A weird side effect of dividing processors across DRAM chips is that the data is organized wrong. Normally, each DRAM sits on a single byte of the data bus. When you store a 64-bit word, for example, eight separate DRAMs each get a piece of it. That’s not what you want when you’re asking processors inside those DRAMs to work on a parallel problem. So, one of the built-in functions of the SDK is transposing data from a “horizontal” to a “vertical” orientation so that each PIM processor gets a whole 64-bit word, not just a slice of it.
Upmem is shipping limited quantities of its 4-Gbit PIM chips now, with volume expected later this year. Pricing isn’t public, but the company described it as “almost, but not quite, the cost of a standard DRAM.”
Company CEO Gilles Hamou also said there’s “no emergency” to produce higher-capacity versions that keep up with the DRAM treadmill, nor to advance the current 400-MHz frequency. “Even at 100 MHz, [programmers] would be happy with the acceleration,” he says.
Part of the problem is power. To remain fully compatible with normal DIMMs and standard motherboards, Upmem has to keep its power requirements modest. That’s tough to do when you’re packing in over a hundred processor cores, dozens of SRAMs, and a lot of additional logic. Upmem says that all that content increases die area by about 50% over the DRAM alone. No small task.

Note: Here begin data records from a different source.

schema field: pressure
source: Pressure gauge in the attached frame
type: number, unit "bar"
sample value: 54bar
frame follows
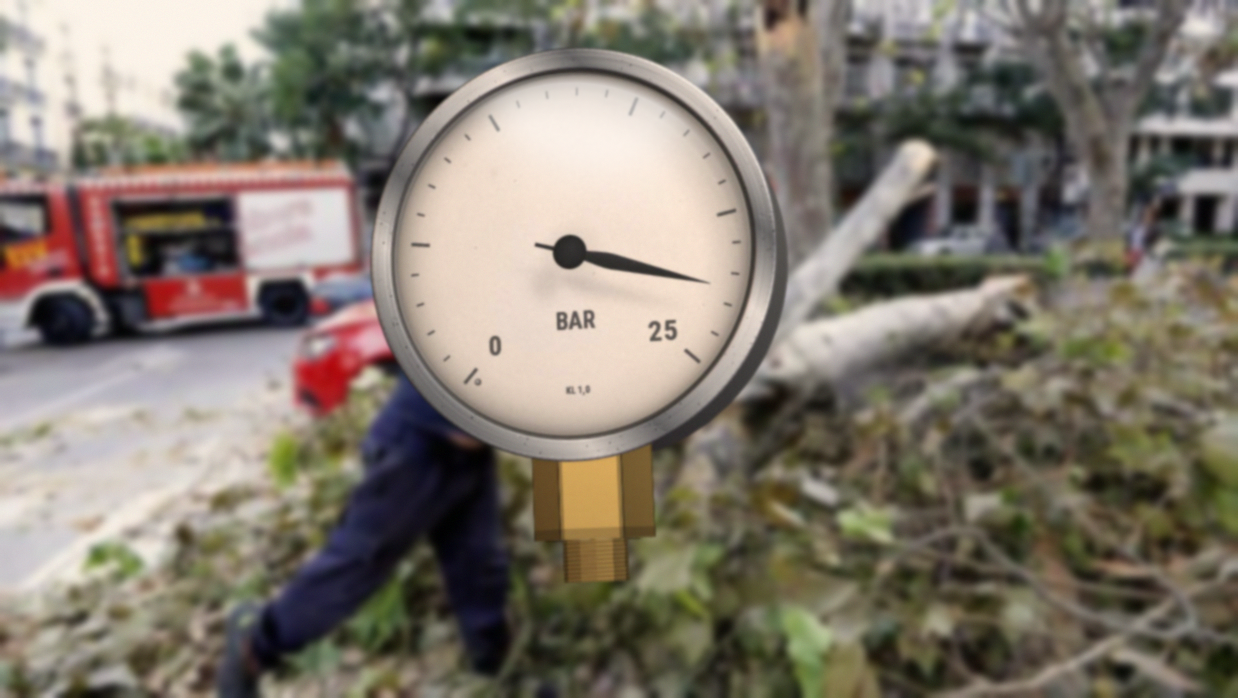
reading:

PIMs are secret weapons that require no additional real estate, just some BIOS tweaks and a new software library to coordinate their actions. The hardware is a drop-in, but the software isn’t. Still, those 128 accelerators – and that’s per DIMM slot – can provide some impressive speedup for the right set of problems. After all these years and many false starts, Upmem may have finally cracked the processor-in-memory bottleneck.